Pope Francis reportedly held a private audience with a transgender man on Saturday, in what would be another first for his papal record.
Diego Neria Lejárraga, who underwent sex-reassignment surgery and was subsequently rejected by his religious community, claims he reached out to Francis in December and received a call from the pontiff on Christmas Eve, Spanish newspaper Hoy reported. On Saturday, Lejárraga and his fiancee told the paper they met with the pope in his residence at the Vatican.
“After hearing him on many occasions, I felt that he would listen to me,” Lejárraga told Hoy.
Fr. Manuel Dorantes, Assistant to the Director at the Press Office of the Holy See, said he did not have any information about the alleged meeting as of Monday afternoon.
Francis DeBernardo, Executive Director of New Ways Ministry which advocates for LGBT Catholics, said he wondered at the Vatican's silence on the reported meeting.

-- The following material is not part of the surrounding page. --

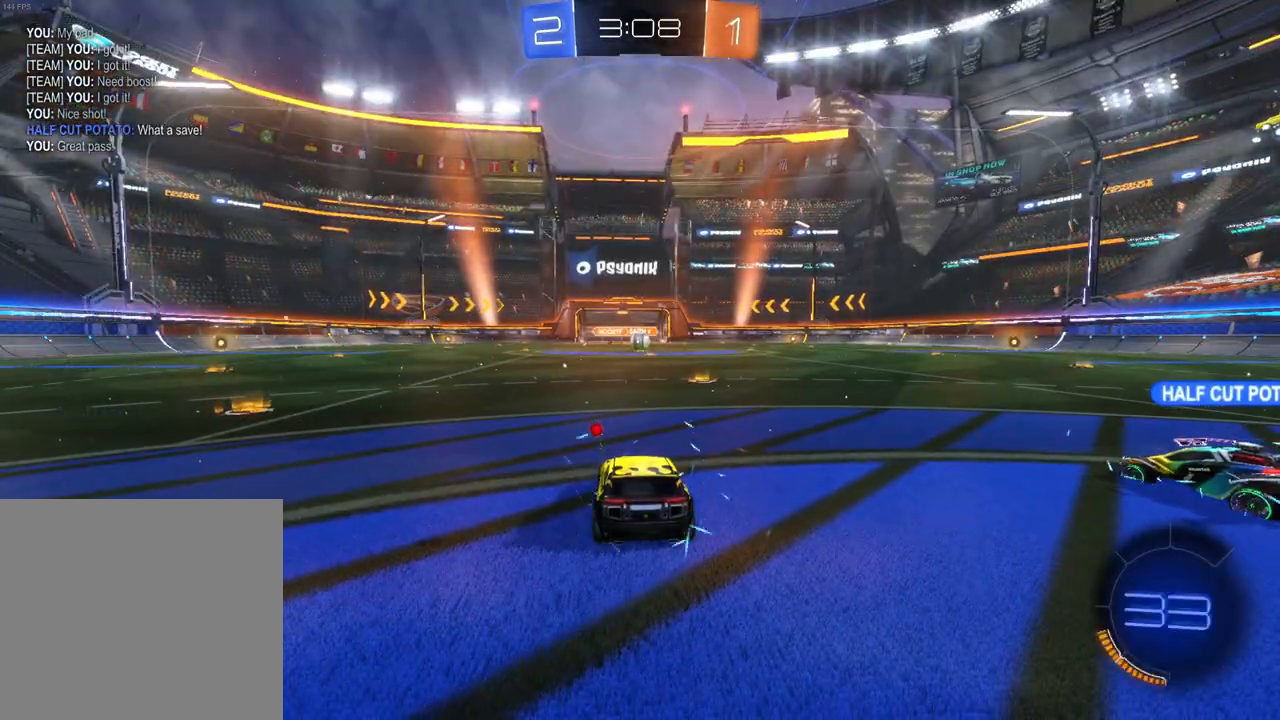
{"buttons": ["R2"], "left_stick": "center", "events": [[383, "R2", "down"]]}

"The Vatican's reluctance to verify the meeting is another indication of why I don't think their attitude can yet be called 'acceptance,'" DeBernardo told The Huffington Post by email.
Even so, he said it would not surprise him if the meeting had taken place.

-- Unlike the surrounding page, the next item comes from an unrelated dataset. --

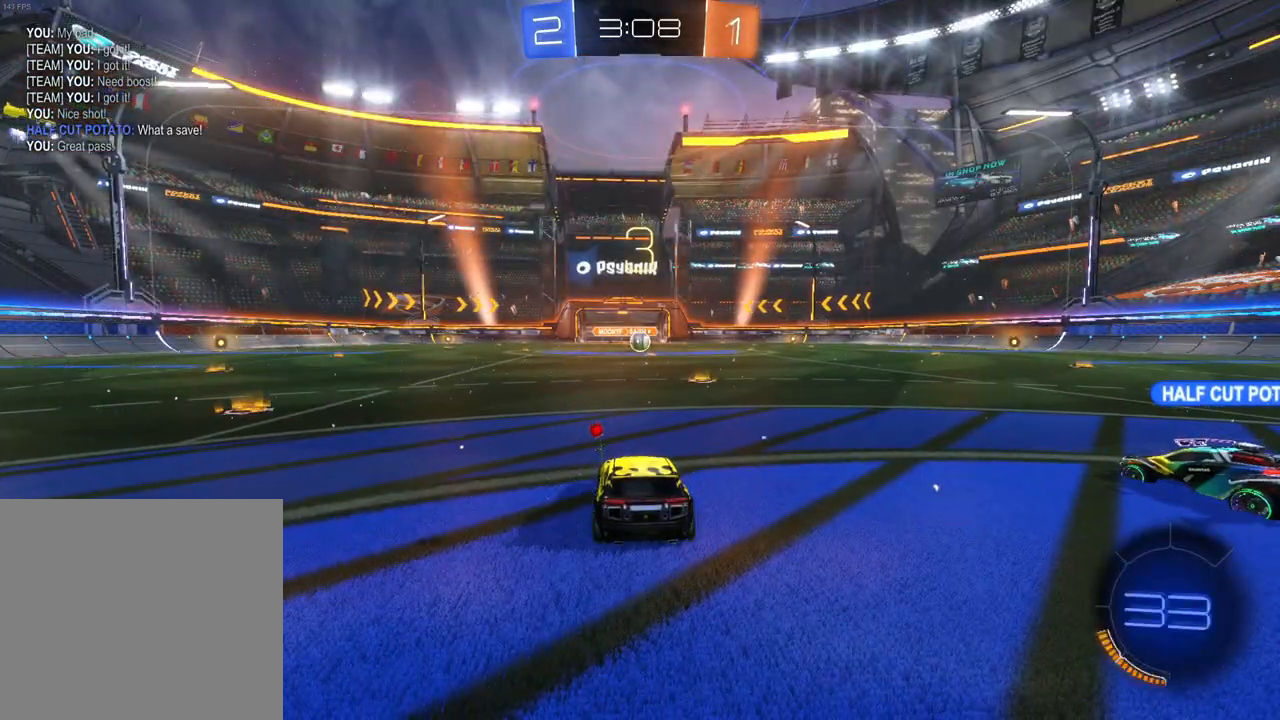
{"buttons": ["R2"], "left_stick": "center", "events": []}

"This pope, through his many gestures of meeting with those who society and the church treat as outcasts, has made it his mission to lead by example, and to send a strong message of welcome and hospitality to all people, regardless of their state in life," DeBernardo said.
Many advocates have criticized the church for failing to welcome LGBT members of their communities. Sister Monica, a nun who ministers to transgender people, goes by a pseudonym in her public communications for fear of reprisal by Catholic authorities.
"While there is no public, official position of the Catholic Church regarding people who are transgender," Sister Monica wrote in a blog on HuffPost, "it would be safe to say that the hierarchy of the Church would likely forbid this ministry."
DeBernardo argued that the pope may have a genuine interest in opening the doors to the transgender community, however, as Saturday's reported meeting would suggest.
"Pope Francis is an intellectual who values discussion," DeBernardo said. "I think that his meeting with the transgender man was a gesture not only of pastoral care, but of genuine interest in learning about the transgender experience from a firsthand source."